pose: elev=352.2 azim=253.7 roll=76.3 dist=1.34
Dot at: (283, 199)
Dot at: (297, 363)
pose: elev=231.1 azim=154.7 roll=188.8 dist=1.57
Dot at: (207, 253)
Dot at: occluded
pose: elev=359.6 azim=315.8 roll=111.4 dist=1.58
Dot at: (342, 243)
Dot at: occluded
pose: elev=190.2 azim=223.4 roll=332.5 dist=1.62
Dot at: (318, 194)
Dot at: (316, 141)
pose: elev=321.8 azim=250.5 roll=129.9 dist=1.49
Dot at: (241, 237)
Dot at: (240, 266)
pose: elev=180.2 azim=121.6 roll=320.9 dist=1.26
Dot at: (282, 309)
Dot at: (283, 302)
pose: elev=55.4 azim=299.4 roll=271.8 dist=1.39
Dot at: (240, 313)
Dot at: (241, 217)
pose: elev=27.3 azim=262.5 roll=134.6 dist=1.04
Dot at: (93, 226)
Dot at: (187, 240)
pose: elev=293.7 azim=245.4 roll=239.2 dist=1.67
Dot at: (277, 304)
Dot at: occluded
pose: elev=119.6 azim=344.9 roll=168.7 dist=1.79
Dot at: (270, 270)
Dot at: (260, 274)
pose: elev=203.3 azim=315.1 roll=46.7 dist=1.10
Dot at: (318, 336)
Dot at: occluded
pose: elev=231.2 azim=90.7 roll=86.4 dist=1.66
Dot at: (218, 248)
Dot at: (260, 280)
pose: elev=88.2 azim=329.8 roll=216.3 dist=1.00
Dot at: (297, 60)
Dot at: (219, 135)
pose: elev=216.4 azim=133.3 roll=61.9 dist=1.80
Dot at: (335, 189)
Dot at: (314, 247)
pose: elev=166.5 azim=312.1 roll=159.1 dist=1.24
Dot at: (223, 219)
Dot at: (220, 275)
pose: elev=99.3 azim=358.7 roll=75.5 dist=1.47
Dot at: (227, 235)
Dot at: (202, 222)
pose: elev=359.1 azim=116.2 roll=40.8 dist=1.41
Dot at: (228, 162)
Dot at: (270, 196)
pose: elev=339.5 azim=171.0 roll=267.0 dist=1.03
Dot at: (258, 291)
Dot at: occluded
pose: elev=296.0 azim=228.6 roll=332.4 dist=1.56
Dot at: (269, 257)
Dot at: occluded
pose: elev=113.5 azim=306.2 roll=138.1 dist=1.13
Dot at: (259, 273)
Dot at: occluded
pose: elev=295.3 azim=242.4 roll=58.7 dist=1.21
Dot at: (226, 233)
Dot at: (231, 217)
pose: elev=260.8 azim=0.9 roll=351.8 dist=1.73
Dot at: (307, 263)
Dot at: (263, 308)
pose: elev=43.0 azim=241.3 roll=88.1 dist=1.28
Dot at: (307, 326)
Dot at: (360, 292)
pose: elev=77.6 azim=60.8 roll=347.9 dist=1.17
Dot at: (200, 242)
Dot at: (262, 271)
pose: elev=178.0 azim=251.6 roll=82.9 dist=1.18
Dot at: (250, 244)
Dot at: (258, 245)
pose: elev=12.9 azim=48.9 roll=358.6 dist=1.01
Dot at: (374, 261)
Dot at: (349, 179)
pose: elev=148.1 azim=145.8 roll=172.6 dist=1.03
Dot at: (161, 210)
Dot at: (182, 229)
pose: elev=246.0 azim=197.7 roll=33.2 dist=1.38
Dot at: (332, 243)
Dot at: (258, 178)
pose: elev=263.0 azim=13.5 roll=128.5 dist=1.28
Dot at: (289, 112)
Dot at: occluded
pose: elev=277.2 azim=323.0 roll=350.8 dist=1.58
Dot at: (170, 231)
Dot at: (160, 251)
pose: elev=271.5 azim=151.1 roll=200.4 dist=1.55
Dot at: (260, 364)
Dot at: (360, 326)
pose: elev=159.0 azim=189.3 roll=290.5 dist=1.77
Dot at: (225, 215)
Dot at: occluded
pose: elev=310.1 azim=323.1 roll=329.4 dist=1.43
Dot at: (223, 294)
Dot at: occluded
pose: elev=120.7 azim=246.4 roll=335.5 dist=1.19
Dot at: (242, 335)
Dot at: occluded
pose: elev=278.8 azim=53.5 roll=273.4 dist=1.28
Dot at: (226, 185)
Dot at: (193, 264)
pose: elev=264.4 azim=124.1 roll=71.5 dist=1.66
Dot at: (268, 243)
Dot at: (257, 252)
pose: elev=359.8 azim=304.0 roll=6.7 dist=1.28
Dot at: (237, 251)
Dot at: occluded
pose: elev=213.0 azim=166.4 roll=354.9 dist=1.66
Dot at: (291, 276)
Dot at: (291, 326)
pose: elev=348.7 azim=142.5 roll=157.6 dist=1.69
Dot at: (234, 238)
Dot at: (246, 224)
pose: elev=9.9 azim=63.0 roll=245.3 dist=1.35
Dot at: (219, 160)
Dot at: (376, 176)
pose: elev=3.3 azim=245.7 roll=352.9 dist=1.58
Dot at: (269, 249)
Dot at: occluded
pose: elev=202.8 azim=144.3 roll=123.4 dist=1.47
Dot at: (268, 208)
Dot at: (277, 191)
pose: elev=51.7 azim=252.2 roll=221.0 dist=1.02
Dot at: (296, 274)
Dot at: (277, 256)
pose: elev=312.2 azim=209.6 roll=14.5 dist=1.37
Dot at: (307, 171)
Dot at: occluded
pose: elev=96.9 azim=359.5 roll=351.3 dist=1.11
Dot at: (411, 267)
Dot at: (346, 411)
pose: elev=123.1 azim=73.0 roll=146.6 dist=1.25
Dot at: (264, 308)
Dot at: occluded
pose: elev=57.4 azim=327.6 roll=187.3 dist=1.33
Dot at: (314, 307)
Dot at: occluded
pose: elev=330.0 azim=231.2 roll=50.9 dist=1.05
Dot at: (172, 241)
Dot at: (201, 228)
++++++
### EXERCISE INSTRUCTIONS
Please print all the items above again, line for line and without any change.

### OUTPUT FOR THIS TASK
pose: elev=352.2 azim=253.7 roll=76.3 dist=1.34
Dot at: (283, 199)
Dot at: (297, 363)
pose: elev=231.1 azim=154.7 roll=188.8 dist=1.57
Dot at: (207, 253)
Dot at: occluded
pose: elev=359.6 azim=315.8 roll=111.4 dist=1.58
Dot at: (342, 243)
Dot at: occluded
pose: elev=190.2 azim=223.4 roll=332.5 dist=1.62
Dot at: (318, 194)
Dot at: (316, 141)
pose: elev=321.8 azim=250.5 roll=129.9 dist=1.49
Dot at: (241, 237)
Dot at: (240, 266)
pose: elev=180.2 azim=121.6 roll=320.9 dist=1.26
Dot at: (282, 309)
Dot at: (283, 302)
pose: elev=55.4 azim=299.4 roll=271.8 dist=1.39
Dot at: (240, 313)
Dot at: (241, 217)
pose: elev=27.3 azim=262.5 roll=134.6 dist=1.04
Dot at: (93, 226)
Dot at: (187, 240)
pose: elev=293.7 azim=245.4 roll=239.2 dist=1.67
Dot at: (277, 304)
Dot at: occluded
pose: elev=119.6 azim=344.9 roll=168.7 dist=1.79
Dot at: (270, 270)
Dot at: (260, 274)
pose: elev=203.3 azim=315.1 roll=46.7 dist=1.10
Dot at: (318, 336)
Dot at: occluded
pose: elev=231.2 azim=90.7 roll=86.4 dist=1.66
Dot at: (218, 248)
Dot at: (260, 280)
pose: elev=88.2 azim=329.8 roll=216.3 dist=1.00
Dot at: (297, 60)
Dot at: (219, 135)
pose: elev=216.4 azim=133.3 roll=61.9 dist=1.80
Dot at: (335, 189)
Dot at: (314, 247)
pose: elev=166.5 azim=312.1 roll=159.1 dist=1.24
Dot at: (223, 219)
Dot at: (220, 275)
pose: elev=99.3 azim=358.7 roll=75.5 dist=1.47
Dot at: (227, 235)
Dot at: (202, 222)
pose: elev=359.1 azim=116.2 roll=40.8 dist=1.41
Dot at: (228, 162)
Dot at: (270, 196)
pose: elev=339.5 azim=171.0 roll=267.0 dist=1.03
Dot at: (258, 291)
Dot at: occluded
pose: elev=296.0 azim=228.6 roll=332.4 dist=1.56
Dot at: (269, 257)
Dot at: occluded
pose: elev=113.5 azim=306.2 roll=138.1 dist=1.13
Dot at: (259, 273)
Dot at: occluded
pose: elev=295.3 azim=242.4 roll=58.7 dist=1.21
Dot at: (226, 233)
Dot at: (231, 217)
pose: elev=260.8 azim=0.9 roll=351.8 dist=1.73
Dot at: (307, 263)
Dot at: (263, 308)
pose: elev=43.0 azim=241.3 roll=88.1 dist=1.28
Dot at: (307, 326)
Dot at: (360, 292)
pose: elev=77.6 azim=60.8 roll=347.9 dist=1.17
Dot at: (200, 242)
Dot at: (262, 271)
pose: elev=178.0 azim=251.6 roll=82.9 dist=1.18
Dot at: (250, 244)
Dot at: (258, 245)
pose: elev=12.9 azim=48.9 roll=358.6 dist=1.01
Dot at: (374, 261)
Dot at: (349, 179)
pose: elev=148.1 azim=145.8 roll=172.6 dist=1.03
Dot at: (161, 210)
Dot at: (182, 229)
pose: elev=246.0 azim=197.7 roll=33.2 dist=1.38
Dot at: (332, 243)
Dot at: (258, 178)
pose: elev=263.0 azim=13.5 roll=128.5 dist=1.28
Dot at: (289, 112)
Dot at: occluded
pose: elev=277.2 azim=323.0 roll=350.8 dist=1.58
Dot at: (170, 231)
Dot at: (160, 251)
pose: elev=271.5 azim=151.1 roll=200.4 dist=1.55
Dot at: (260, 364)
Dot at: (360, 326)
pose: elev=159.0 azim=189.3 roll=290.5 dist=1.77
Dot at: (225, 215)
Dot at: occluded
pose: elev=310.1 azim=323.1 roll=329.4 dist=1.43
Dot at: (223, 294)
Dot at: occluded
pose: elev=120.7 azim=246.4 roll=335.5 dist=1.19
Dot at: (242, 335)
Dot at: occluded
pose: elev=278.8 azim=53.5 roll=273.4 dist=1.28
Dot at: (226, 185)
Dot at: (193, 264)
pose: elev=264.4 azim=124.1 roll=71.5 dist=1.66
Dot at: (268, 243)
Dot at: (257, 252)
pose: elev=359.8 azim=304.0 roll=6.7 dist=1.28
Dot at: (237, 251)
Dot at: occluded
pose: elev=213.0 azim=166.4 roll=354.9 dist=1.66
Dot at: (291, 276)
Dot at: (291, 326)
pose: elev=348.7 azim=142.5 roll=157.6 dist=1.69
Dot at: (234, 238)
Dot at: (246, 224)
pose: elev=9.9 azim=63.0 roll=245.3 dist=1.35
Dot at: (219, 160)
Dot at: (376, 176)
pose: elev=3.3 azim=245.7 roll=352.9 dist=1.58
Dot at: (269, 249)
Dot at: occluded
pose: elev=202.8 azim=144.3 roll=123.4 dist=1.47
Dot at: (268, 208)
Dot at: (277, 191)
pose: elev=51.7 azim=252.2 roll=221.0 dist=1.02
Dot at: (296, 274)
Dot at: (277, 256)
pose: elev=312.2 azim=209.6 roll=14.5 dist=1.37
Dot at: (307, 171)
Dot at: occluded
pose: elev=96.9 azim=359.5 roll=351.3 dist=1.11
Dot at: (411, 267)
Dot at: (346, 411)
pose: elev=123.1 azim=73.0 roll=146.6 dist=1.25
Dot at: (264, 308)
Dot at: occluded
pose: elev=57.4 azim=327.6 roll=187.3 dist=1.33
Dot at: (314, 307)
Dot at: occluded
pose: elev=330.0 azim=231.2 roll=50.9 dist=1.05
Dot at: (172, 241)
Dot at: (201, 228)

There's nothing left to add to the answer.